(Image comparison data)
____

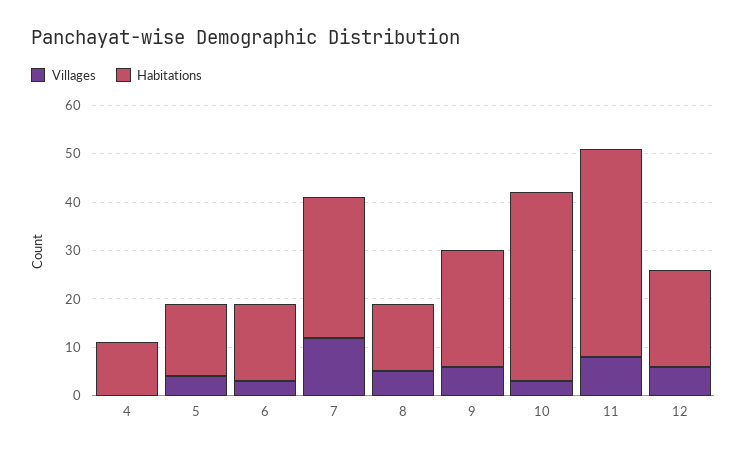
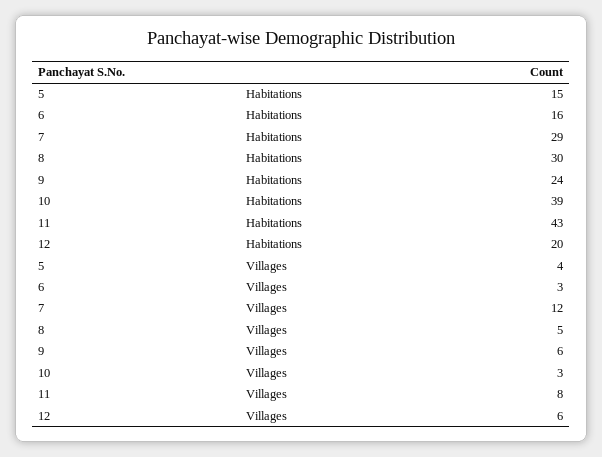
  {
    "Villages": {
-     "4": 0,
      "5": 4,
      "6": 3,
      "7": 12,
      "8": 5,
      "9": 6,
      "10": 3,
      "11": 8,
      "12": 6
    },
    "Habitations": {
-     "4": 10,
      "5": 15,
      "6": 16,
      "7": 29,
-     "8": 15,
+     "8": 30,
      "9": 24,
      "10": 39,
      "11": 43,
      "12": 20
    }
  }

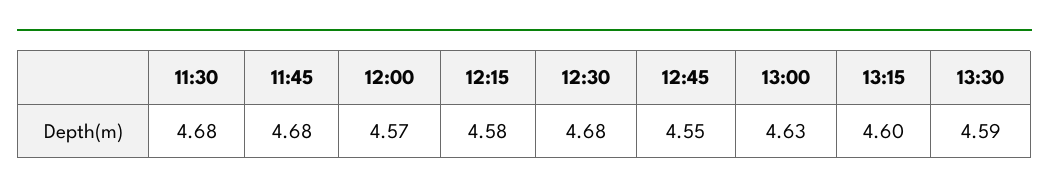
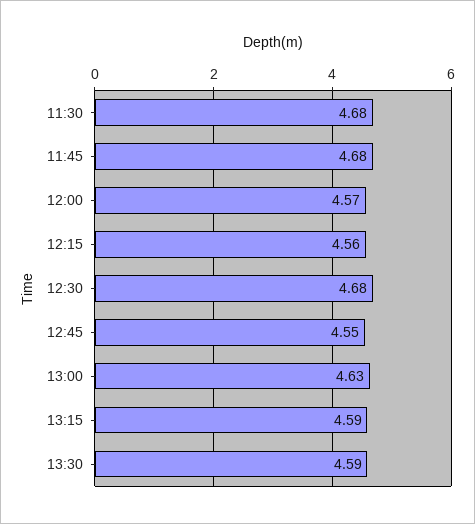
  {
    "11:30": 4.68,
    "11:45": 4.68,
    "12:00": 4.57,
-   "12:15": 4.58,
+   "12:15": 4.56,
    "12:30": 4.68,
    "12:45": 4.55,
    "13:00": 4.63,
-   "13:15": 4.6,
+   "13:15": 4.59,
    "13:30": 4.59
  }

____

Output each entry above word for word. The pictures stay out.

  {
    "Villages": {
-     "4": 0,
      "5": 4,
      "6": 3,
      "7": 12,
      "8": 5,
      "9": 6,
      "10": 3,
      "11": 8,
      "12": 6
    },
    "Habitations": {
-     "4": 10,
      "5": 15,
      "6": 16,
      "7": 29,
-     "8": 15,
+     "8": 30,
      "9": 24,
      "10": 39,
      "11": 43,
      "12": 20
    }
  }

  {
    "11:30": 4.68,
    "11:45": 4.68,
    "12:00": 4.57,
-   "12:15": 4.58,
+   "12:15": 4.56,
    "12:30": 4.68,
    "12:45": 4.55,
    "13:00": 4.63,
-   "13:15": 4.6,
+   "13:15": 4.59,
    "13:30": 4.59
  }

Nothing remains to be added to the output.